Norway’s Labour Party (Arbeiderpartiet) is partially following its own advice to revamp the membership of the Norwegian Nobel Committee, by naming Berit Reiss-Andersen to one of its allotted committee positions. In doing so, the party is reaching outside the ranks of its own top political leadership, following debate over the committee’s independence.
Newspaper Dagens Næringsliv (DN) reported on Thursday that Labour’s parliamentary leader, Helga Pedersen, had confirmed that Reiss-Andersen was selected to be its newest representative on the Nobel Committee, which selects the winners of the Nobel Peace Prize. The committee, under terms of Alfred Nobel’s will, is to be named by the Norwegian Parliament and thus has generally reflected the parliament’s make-up over the years.

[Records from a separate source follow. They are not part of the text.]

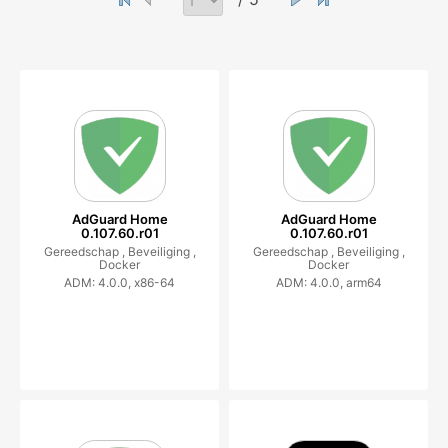
AdGuard Home
AdGuard Home
0.107.60.r01
0.107.60.r01
Gereedschap ,
Beveiliging ,
Gereedschap ,
Beveiliging ,
Docker
Docker
ADM: 4.0.0, x86-64
ADM: 4.0.0, arm64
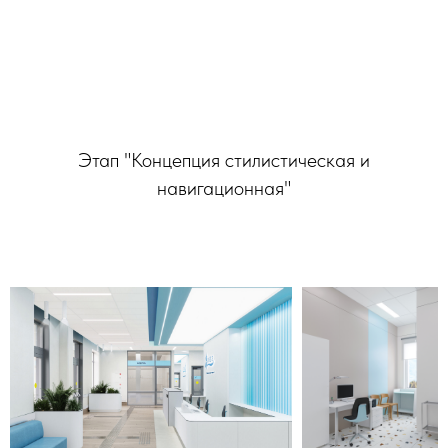
Этап "Концепция стилистическая и
навигационная"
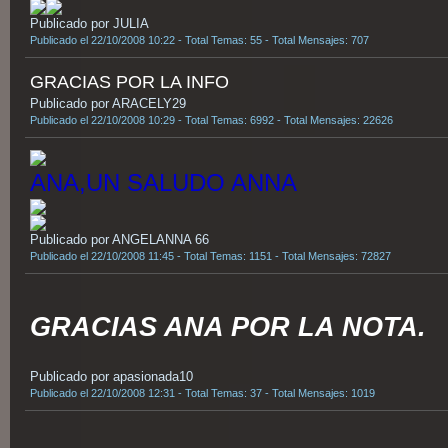
Publicado por JULIA
Publicado el 22/10/2008 10:22 - Total Temas: 55 - Total Mensajes: 707
GRACIAS POR LA INFO
Publicado por ARACELY29
Publicado el 22/10/2008 10:29 - Total Temas: 6992 - Total Mensajes: 22626
ANA,UN SALUDO ANNA
Publicado por ANGELANNA 66
Publicado el 22/10/2008 11:45 - Total Temas: 1151 - Total Mensajes: 72827
GRACIAS ANA POR LA NOTA.
Publicado por apasionada10
Publicado el 22/10/2008 12:31 - Total Temas: 37 - Total Mensajes: 1019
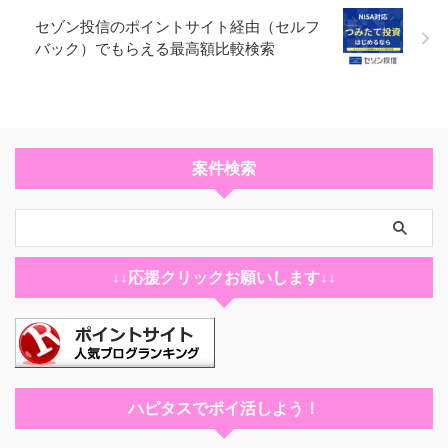
セゾン投信のポイントサイト経由（セルフ
バック）でもらえる最高額比較検索
案件検索
↓↓応援クリックお願いします↓↓
ハピタスでポイ活しよう！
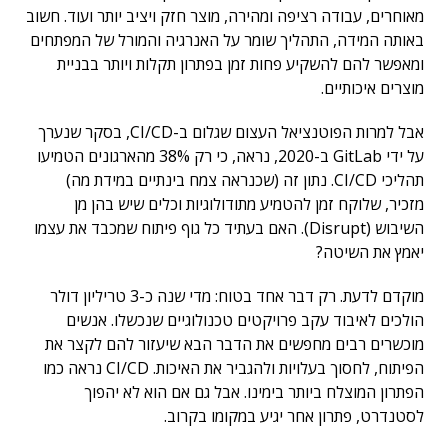
מאוחרים, עבודה רציפה ומהירה, מוצר חזק ויציב יותר ועוד. חשוב
באותה המידה, התהליך שומר על האנרגיה והמורל של המפתחים
ומאפשר להם להשקיע פחות זמן בפתרון תקלות ויותר בבניית
מוצרים איכותיים.
אבל למרות הפוטנציאל העצום שגלום ב-CI/CD, בסקר שנערך
על ידי GitLab ב-2020, נראה, כי רק 38% מהארגונים הטמיעו
תהליכי CI/CD. נתון זה (שכנראה צמח בינתיים במידת מה)
מזכיר, שלוקח זמן להטמיע מתודולוגיות וכלים שיש בהן מן
השיבוש (Disrupt). האם בעתיד כל גוף פיתוח שמכבד את עצמו
יאמץ את השיטה?
מוקדם לדעת. רק דבר אחד בטוח: מדי שנה כ-3 טריליון דולר
הולכים לאיבוד עקב פרויקטים טכנולוגיים שנכשלו. אנשים
מוכשרים רבים מחפשים את הדבר הבא שיעזור להם לקצר את
הפיתוח, לחסוך בעלויות ולהגביר את האיכות. CI/CD נראה כמו
הפתרון המוצלח ביותר בימינו. אבל גם אם הוא לא יהפוך
לסטנדרט, פתרון אחר יגיע במקומו בקרוב.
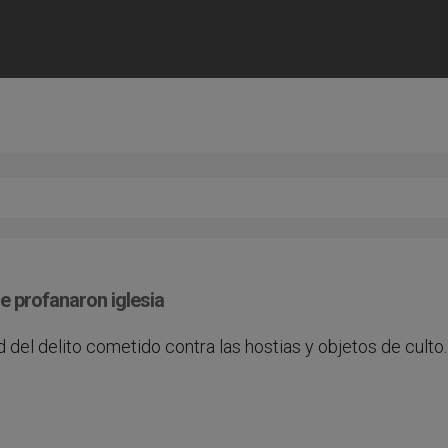
e profanaron iglesia
 del delito cometido contra las hostias y objetos de culto.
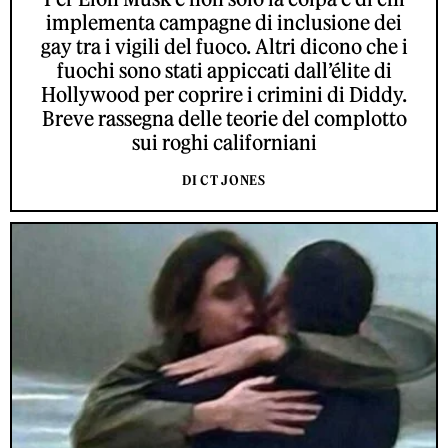
implementa campagne di inclusione dei
gay tra i vigili del fuoco. Altri dicono che i
fuochi sono stati appiccati dall’élite di
Hollywood per coprire i crimini di Diddy.
Breve rassegna delle teorie del complotto
sui roghi californiani
DI CT JONES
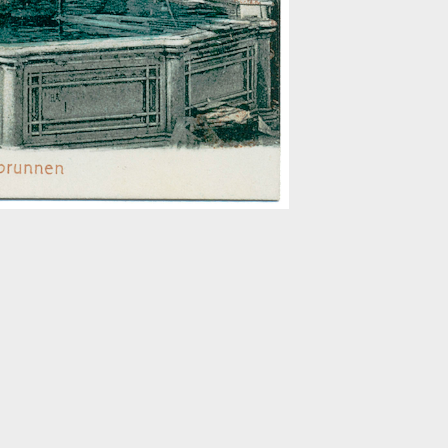
Bildinfos
Bil
2.8.1916
1.8.1851
Bildinfos
Bildinfos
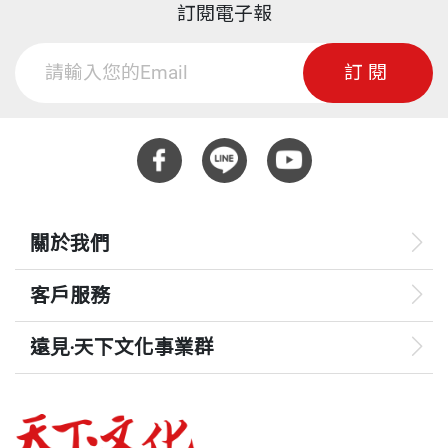
訂閱電子報
公司董事長
財團法人高等教育評鑑中心委員
國家衛生研究院諮詢委員會召集人
很難相信高度次序感與強烈浪漫感可以如此完美的融合在同一個人
訂閱
張院長這本書最大的特色就是文中有畫，畫中有文，二者缺一不
中華民國免疫學會名譽理事長
身上。……讓我們不只是看到一位傑出的醫師科學家及醫學中心的領
可。從每一篇文章，每一幅圖畫中，我們彷彿都看到了生命中一些
臺北市政府顧問
航者，更見識到一位情感細膩、才華洋溢的藝術及文學家！
正向的東西，有希望，有幽默，有勇氣。張院長深厚的人文素養，
將他的人間觀察，診間所見，先化為一篇篇細膩深邃的文字，讓讀
經歷：
——司徒惠康 國家衛生研究院院長
者得以從中細細品味人生。緊接著一幅幅相關的圖畫，與先前的文
臺北榮民總醫院院長
關於我們
字相呼應，每每引發讀者會心的共鳴。
國立陽明大學副校長
本書中的每篇散文，我們能看到一位醫者的仁心，讓人不僅僅是閱
臺北榮民總醫院副院長
客戶服務
讀，更是在體驗和思索對生命應有的尊重與敬畏。
讀張院長的書，可以看到一位兼具專業與人文素養的醫者，如何
國防部軍醫局中將局長
在醫療上發揮他最大的實力，診間幽默機智的對話，更為病人帶來
遠見‧天下文化事業群
國防醫學院院長
——蔡建松 國防部軍醫局局長、臺灣外科醫學會理事長
勇氣，實為病人的莫大福氣，是能引人共鳴深思的散文作品。
三軍總醫院院長
遠見
臺灣醫學中心協會理事長
哈佛商業評論
臺灣內科醫學會常務理事、監事召集人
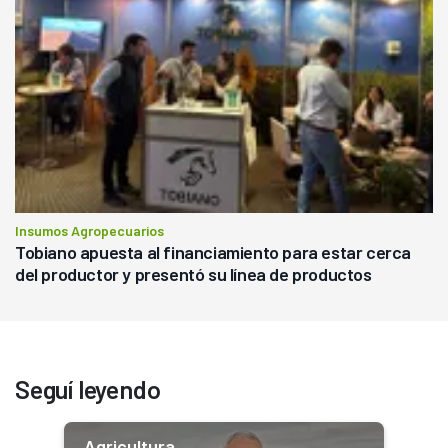
Insumos Agropecuarios
Tobiano apuesta al financiamiento para estar cerca
del productor y presentó su línea de productos
Seguí leyendo
Agricultura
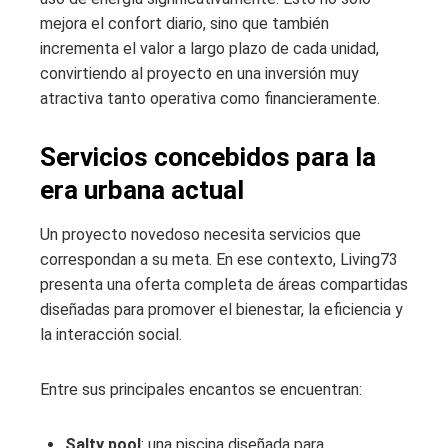
mejora el confort diario, sino que también
incrementa el valor a largo plazo de cada unidad,
convirtiendo al proyecto en una inversión muy
atractiva tanto operativa como financieramente.
Servicios concebidos para la
era urbana actual
Un proyecto novedoso necesita servicios que
correspondan a su meta. En ese contexto, Living73
presenta una oferta completa de áreas compartidas
diseñadas para promover el bienestar, la eficiencia y
la interacción social.
Entre sus principales encantos se encuentran:
Salty pool
: una piscina diseñada para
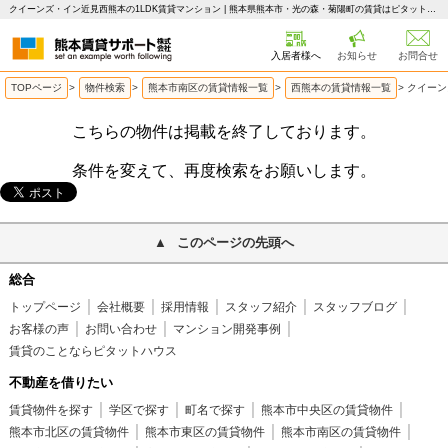
クイーンズ・イン近見西熊本の1LDK賃貸マンション | 熊本県熊本市・光の森・菊陽町の賃貸はピタットハウス 熊本賃貸サポート
入居者様へ
お知らせ
お問合せ
TOPページ
>
物件検索
>
熊本市南区の賃貸情報一覧
>
西熊本の賃貸情報一覧
>
クイーン
こちらの物件は掲載を終了しております。
条件を変えて、再度検索をお願いします。
このページの先頭へ
総合
トップページ
会社概要
採用情報
スタッフ紹介
スタッフブログ
お客様の声
お問い合わせ
マンション開発事例
賃貸のことならピタットハウス
不動産を借りたい
賃貸物件を探す
学区で探す
町名で探す
熊本市中央区の賃貸物件
熊本市北区の賃貸物件
熊本市東区の賃貸物件
熊本市南区の賃貸物件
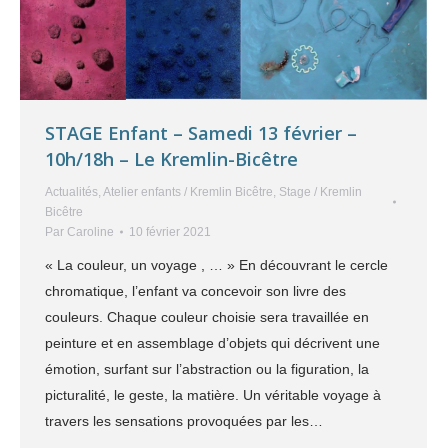
STAGE Enfant – Samedi 13 février –
10h/18h – Le Kremlin-Bicêtre
Actualités
,
Atelier enfants / Kremlin Bicêtre
,
Stage / Kremlin
Bicêtre
Par
Caroline
10 février 2021
« La couleur, un voyage , … » En découvrant le cercle
chromatique, l’enfant va concevoir son livre des
couleurs. Chaque couleur choisie sera travaillée en
peinture et en assemblage d’objets qui décrivent une
émotion, surfant sur l’abstraction ou la figuration, la
picturalité, le geste, la matière. Un véritable voyage à
travers les sensations provoquées par les…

That’s why two of the committee’s five positions currently are filled by people recommended by Labour, given Labour’s standing in parliament after the last election. Reiss-Andersen will replace Sissel Rønbeck, a former government minister for Labour and Member of Parliament and longtime Nobel Committee member, whose term was up.
Reiss-Andersen has had strong ties to Labour and served as a state secretary in the Justice Ministry in the mid-1990s, but she’s never held elected office. Her appointment, reported DN, marks the first time in 30 years that Labour has named someone to the Nobel Committee who is not part of the central party leadership or holds a top position within the trade union confederation (LO)
Instead Reiss-Andersen has emerged over the past several years as a highly respected criminal lawyer, active in many high-profile cases and qualified to represent clients before Norway’s Supreme Court. She also currently serves as head of Advokatforeningen (The Norwegian Bar Association) and once co-authored two popular crime novels with leading Norwegian author Anne Holt.
Reiss-Andersen’s Nobel appointment follows months of debate over the make-up and independence of the Norwegian Nobel Committee. China, furious over last year’s Peace Prize to jailed Chinese dissident Liu Xiaobo, has blamed the Norwegian government for the prize and all but frozen diplomatic relations with Norway, despite the government’s insistence that it had and has no influence over who wins the prize. That decision is left strictly to the committee, which also has members from three other parties in Parliament: the Conservatives, the Progress Party and the Socialist Left party (SV). The term of the committee member who can be appointed by the Progress Party, given its standing in parliament, was also up this year, but party leader Siv Jensen told DN that Inger-Marie Ytterhorn would continue in the post.
Labour, shaken by China’s vociferous response to last year’s prize, clearly has been reconsidering its appointment process. Party secretary Raymond Johansen made what he described as a “personal” call for changes in the committee’s composition earlier this autumn, saying he “could understand” that it could be “difficult” to view the committee as completely independent of the Norwegian government. Reiss-Andersen’s appointment symbolizes such a change.
Labour’s Helga Pedersen called Reiss-Andersen, age 57, “a person with political integrity, personal integrity and great talent.” She noted, however, that Reiss-Andersen was “clearly anchored in Norwegian politics,” calling that “an important qualification.” That indicates that politics continue to play a role in the committee selection, if not in the selection of the actual Peace Prize winners.